Hawaii is heading toward embracing renewable energy as its only source of power. During the recent Asia Pacific Resilience Innovation Summit, which was hosted in the state, Governor David Ige announced that the state would not be using natural gas to replace other fossil-fuels. Instead, Hawaii will be working to receive no less than 100% of its energy from renewable sources by 2045. The ambitious initiative would make the state one of the leading renewable energy entities in the U.S. and, perhaps, the world.

Hawaii is abandoning fossil-fuels in order to combat climate change

The state is expected to serve as an example for what can be accomplished through the aggressive adoption of renewable energy. The state government has shown extreme concern regarding climate change, and how rising sea levels linked with the phenomenon could pose a serious risk to the state and other islands throughout the world. While rising sea levels may not be mitigated through the use of renewable power, abandoning fossil-fuels in favor of clean energy could slow the progress of climate change by eliminating the production of harmful emissions.

Natural gas will be replaced by cleaner forms of power

Hawaii - renewable energyHawaii had initially shown interest in natural gas, following suit with the rest of the United States. Governor Ige noted, however, that natural gas would not save the state any money over the long term. With renewable energy becoming less expensive at a rapid pace, now may be the time to focus on clean power rather than other forms of fossil-fuels. For Hawaii, the push for clean energy is not simply an ambitious endeavor, it is a matter of state law.
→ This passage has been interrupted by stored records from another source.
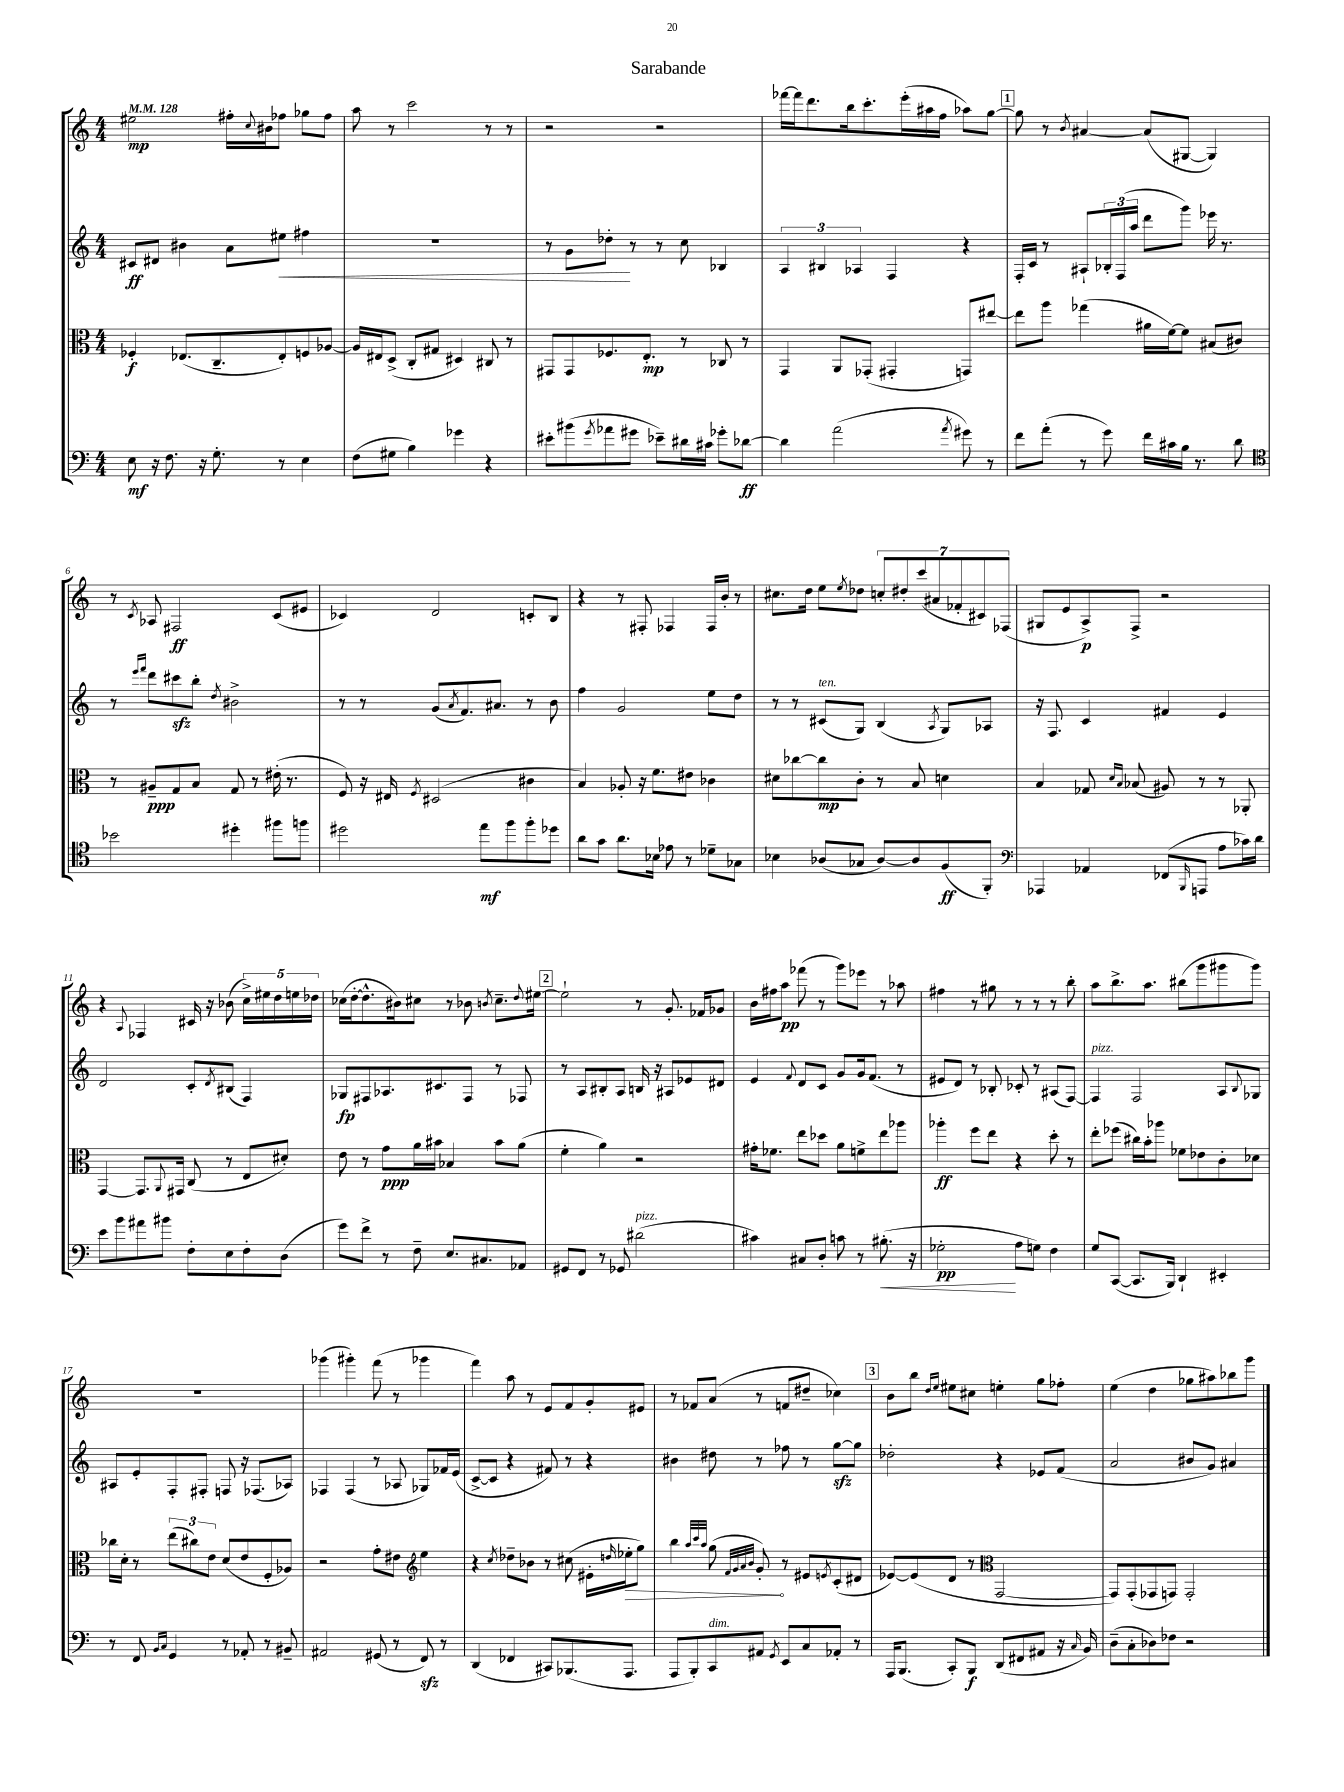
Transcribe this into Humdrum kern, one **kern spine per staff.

**kern	**kern	**kern	**kern
*staff4	*staff3	*staff2	*staff1
*clefF4	*clefC3	*clefG2	*clefG2
*k[]	*k[]	*k[]	*k[]
*M4/4	*M4/4	*M4/4	*M4/4
*MM128	*MM128	*MM128	*MM128
8E\	4F-'/	8c#/L	2ee#\
16r	.	8d#/J	.
8.F\	.	.	.
.	(8.E-/L	4b#\	.
16r	.	.	.
8.G'\	8.C~/	.	.
.	.	8a\L	16ff#'\LL
.	.	.	8qqcc/
.	.	.	16b#\J
8r	8E-'/)	8ee#\J	8ff-\J
4E\	8F/	4ff#\	8gg-\L
.	[8A-/J	.	8ff-\J
=	=	=	=
(8F\L	16A-/]LL	1r	8aa\
.	16E#/J	.	.
8G#\J	(8D^/J	.	8r
4B\)	8C'/L	.	2ccc\
.	8G#/J	.	.
4g-\	4D#/)	.	.
4r	8C#/	.	8r
.	8r	.	8r
=	=	=	=
8e#'\L	8GG#/L	8r	2r
(8b#\	8GG#/	8g\L	.
8qg/	.	.	.
8a-\	8.F-/	8dd-'\J	.
8g#\J	.	8r	.
.	8.E'/J	.	.
8e-~\L)	.	8r	2r
16d#\L	8r	8cc\	.
16c#\JJ	.	.	.
8g-'\L	8C-/	4B-/	.
[8d-\J	8r	.	.
=	=	=	=
4d-\]	4GG/	6A/	[16fff-\LL
.	.	.	16fff-\]J
.	.	.	8.ddd\
.	.	6B#/	.
(2a\	8AA/L	.	.
.	.	.	16bb\k
.	.	6A-/	.
.	(8GG-'/J	.	8.ccc'\
.	4GG#'/	4F/	.
.	.	.	(16eee'\L
.	.	.	16aa#\
.	.	.	16ff\JJ
8qa/	.	.	.
8g#\)	8GG/L)	4r	8aa-\L)
8r	[8ee#/J	.	[8gg\J
=	=	=	=
8f\L	8ee#\]L	16F'/LL	8gg\]
.	.	16c/JJ	.
(8a'\J	8aa\J	8r	8r
.	.	.	8qb/
8r	(4gg-\	8A#`/L	[4a#/
8g\)	.	24B-'/L	.
.	.	(24F/	.
.	.	24aa/JJ	.
16f\LL	16a#\LL	8ddd\L	(8a#/]L
16c#\	[16f\J)	.	.
16B\JJ	8f\]J	8ggg\J)	[8G#/J
8.r	.	.	.
.	(8B#/L	16eee-\	4G#/])
.	.	8.r	.
8d\	8c#/J)	.	.
=	=	=	=
*clefC4	*	*	*
2b-\	8r	8r	8r
.	.	16qqeee/LL	.
.	.	16qqfff/JJ	8qc/
.	8A#~/L	8ddd\L	8A-/
.	8G/	8ccc#\	2F#/
.	8B/J	8bb'\J	.
.	.	8qdd/	.
4dd#'\	8G/	2b#^\	.
.	8r	.	.
8ff#\L	(16e#'\	.	(8c/L
.	8.r	.	.
8ff\J	.	.	8e#/J
=	=	=	=
2dd#\	8F/)	8r	4c-/)
.	16r	8r	.
.	16E#/	.	.
.	8qF/	.	.
.	(2D#/	(8g/L	2d/
.	.	8qa/	.
.	.	8.f/)	.
8ee\L	.	.	.
.	.	8.a#/J	.
8ff\	.	.	.
8ff'\	4c#\	8r	8c'/L
8dd-\J	.	8b\	8B/J
=	=	=	=
8a\L	4B/)	4ff\	4r
8g\J	.	.	.
8.a\L	8A-'/	2g/	8r
.	16r	.	8F#'/
16B-\Jk	8.f\L	.	.
8e-\	.	.	4F-/
8r	8e#\J	.	.
8d-~\L	4c-\	8ee\L	16F-/LL
.	.	.	16b'/JJ
8G-\J	.	8dd\J	8r
=	=	=	=
4B-\	8d#\L	8r	8.cc#\L
.	[8cc-\	8r	.
.	.	.	16dd\Jk
(8A-/L	8cc-\]	(8c#/L	8ee\L
.	.	.	8qee/
8G-/J	8c'\J	8G/J)	8dd-\J
[8A-/L)	8r	(4B/	14cc'/L
.	.	.	14dd#'/
8A-/]	8B/	.	.
.	.	.	(14ccc/
.	.	.	14a#/
.	.	8qA/	.
(8F/	4d\	8G/L)	.
.	.	.	14f-'/
.	.	.	14c#/)
8FF'/J)	.	8A-/J	.
.	.	.	(14F-/J
=	=	=	=
*clefF4	*	*	*
4AAA-/	4B/	16r	8G#/L
.	.	8.F/	.
.	.	.	8e/
4AA-/	8G-/	4c/	8A^/)
.	16qqd/LL	.	.
.	16qqB/JJ	.	.
.	(8B-/	.	8F^/J
(8FF-/L	8A#/)	4f#/	2r
16qqBBB/	.	.	.
8AAA/J	8r	.	.
8A\L	8r	4e/	.
16c-\L)	8AA-'/	.	.
16d\JJ	.	.	.
=	=	=	=
8e\L	[4GG/	2d/	4r
8b\	.	.	.
.	.	.	8qqA/
8a#\	8.GG/]L	.	4F-/
8b#\J	.	.	.
.	8qqAA/	.	.
.	16GG#/Jk	.	.
8F'\L	(8C/	8c'/L	16c#/
.	.	.	16r
.	.	8qd/	.
8E\	8r	(8B#/J	(8b-\
8F'\	8E/L	4F/)	20cc^\LL)
.	.	.	20ee#\
.	.	.	20dd\
(8D\J	8d#'/J)	.	.
.	.	.	20ee\
.	.	.	20dd-\JJ
=	=	=	=
8g\L)	8e\	8G-/L	(16cc-\LL
.	.	.	[16dd'\J
8f^\J	8r	8F#/	8.dd^^\]
8r	8g\L	8.A-/	.
.	.	.	16b#\k)
8F~\	16a\L	.	8cc#\J
.	16b#\JJ	8.c#/	.
8.E/L	4B-/	.	8r
.	.	8F#/J	8b-\
8.C#/	.	.	.
.	.	.	8qb/
.	8b#\L	8r	8.cc#~\L
8AA-/J	(8a\J	8F-/	.
.	.	.	8qqdd/
.	.	.	[16ee#\Jk
=	=	=	=
8GG#/L	4f'\	8r	2ee#`\]
8FF/J	.	8A/L	.
8r	4a\)	8B#'/	.
8GG-/	.	8A/J	.
(2d#\	2r	16B/	8r
.	.	16r	.
.	.	8A#/L	8.g'/
.	.	8e-/	.
.	.	.	16f-/LK
.	.	8d#/J	8g-/J
=	=	=	=
4c#\)	16g#'\LK	4e/	16b\LL
.	8.f-\J	.	16ff#\J
.	.	.	8aa\J
.	.	8qqf/	.
8C#/L	8ee\L	8d/L	(8fff-\
8D'/J	8dd-\J	8c/J	8r
8c\	8a\L	8g/L	8ggg\L)
8r	8f^\	16g/k	8eee-\J
.	.	(8.f/J	.
(8.B#'\	8ee\	.	8r
.	8aa-\J	8r	8aa-\
16r	.	.	.
=	=	=	=
2G-'\	4aa-'\	8e#/L	4ff#\
.	.	8d/J)	.
.	8ff\L	8r	8r
.	8ee\J	8B-'/	8gg#\
8A\L	4r	8c-'/	8r
8G\J)	.	8r	8r
4F\	8dd'\	(8A#/L	8r
.	8r	[8F/J)	8bb'\
=	=	=	=
8G/L	8ee'\L	4F/]	8aa\L
([8CC/J	(8ff-\J	.	8.bb^\
8.CC/]L	16cc#\LL)	2F/	.
.	16b'\J	.	8.aa\J
.	8aa-\J	.	.
16BBB/Jk)	.	.	.
4DD`/	8f-\L	.	(8bb#\L
.	8e-\	.	8ggg\
4EE#'/	8c'\	8A/L	8ggg#\
.	.	8qqB/	.
.	8d-\J	8G-/J	8ggg#\J)
=	=	=	=
8r	16cc-\LL	8A#/L	1r
.	16d'\JJ	.	.
8FF/	8r	8e'/	.
16qqBB/LL	.	.	.
16qqC/JJ	.	.	.
4GG/	(12ee\L	8F'/	.
.	12cc#\)	.	.
.	.	8F#'/J	.
.	12e\J	.	.
8r	(8d/L	8F/	.
8AA-'/	8e/	16r	.
.	.	(8.F-/L	.
8r	8F'/	.	.
8BB#~/	8A-/J)	8A-/J)	.
=	=	=	=
2AA#/	2r	4F-/	(4ggg-\
.	.	(4F-/	4ggg#'\)
(8GG#/	8g'\L	8r	(8fff\
8r	8e#\J	8A-/	8r
*	*clefG2	*	*
8FF/)	4ee\	8G-/L)	4ggg-\
8r	.	16f-/L	.
.	.	(16e/JJ	.
=	=	=	=
(4DD/	4r	[8c^/L	4fff\)
.	.	8c/]J	.
.	8qcc/	.	.
4FF-/	8dd-~\L	4r	8aa\
.	8b-\J	.	8r
8CC#/L)	8r	8f#/)	8e/L
(8.BBB-/	(8cc#\	8r	8f/
.	16e#'\LL	4r	8g'/
.	16qqdd/	.	.
8.AAA/J	16ee-'\J	.	.
.	8gg\J)	.	8e#/J
=	=	=	=
8AAA/L	4bb\	4b#\	8r
8BBB'/)	.	.	8f-/L
.	32qqaa/LLL	.	.
.	32qqccc/	.	.
.	32qqaa/JJJ	.	.
8CC/	(8gg\	8dd#\	(8a/J
.	32qqf/LLL	.	.
.	32qqg/	.	.
.	32qqa/	.	.
.	32qqb/JJJ	.	.
8AA#/J	8g'/)	8r	8r
8qGG/	.	.	.
8EE/L	8r	8ff-\	8f/L
8C/	8e#/L	8r	8dd#~/J
.	8qe/	.	.
8AA-'/J	(8c'/	[8gg\L	4cc-\)
8r	8d#/J	8gg\]J	.
=	=	=	=
16AAA/LK	[8e-/L)	2dd-'\	8b\L
(8.BBB/J	.	.	.
.	(8e-/]	.	8bb\J
.	.	.	16qqdd/LL
.	.	.	16qqee/JJ
8CC'/L)	8d/J	.	8ee#\L
8BBB/J	8r	.	8cc#\J
*	*clefC3	*	*
(8DD/L	[2GG/	4r	4ee'\
8FF#/	.	.	.
8AA#/J	.	8e-/L	8gg\L
16r	.	(8f/J	8ff-'\J
16qqC/	.	.	.
16BB/)	.	.	.
=	=	=	=
(8D~\L	8GG/]L)	2a/	(4ee\
8C'\	(8GG'/	.	.
8D-\)	8GG-/	.	4dd\
8F-\J	8GG/J)	.	.
2r	2GG'/	8b#/L	8gg-\L
.	.	8g/J)	8aa#\)
.	.	4a#/	8bb-\
.	.	.	8ggg\J
==	==	==	==
*-	*-	*-	*-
State law requires a focus on renewable energy

In June of this year, Governor Ige signed into law a bill that requires the state to generate all of its electrical power from renewable sources within 30 years. The Governor is also requiring that the University of Hawaii be completely carbon neutral within the next 20 years. The aggressive legislation from the state has made it one of the most prominent proponents of renewable energy in the United States.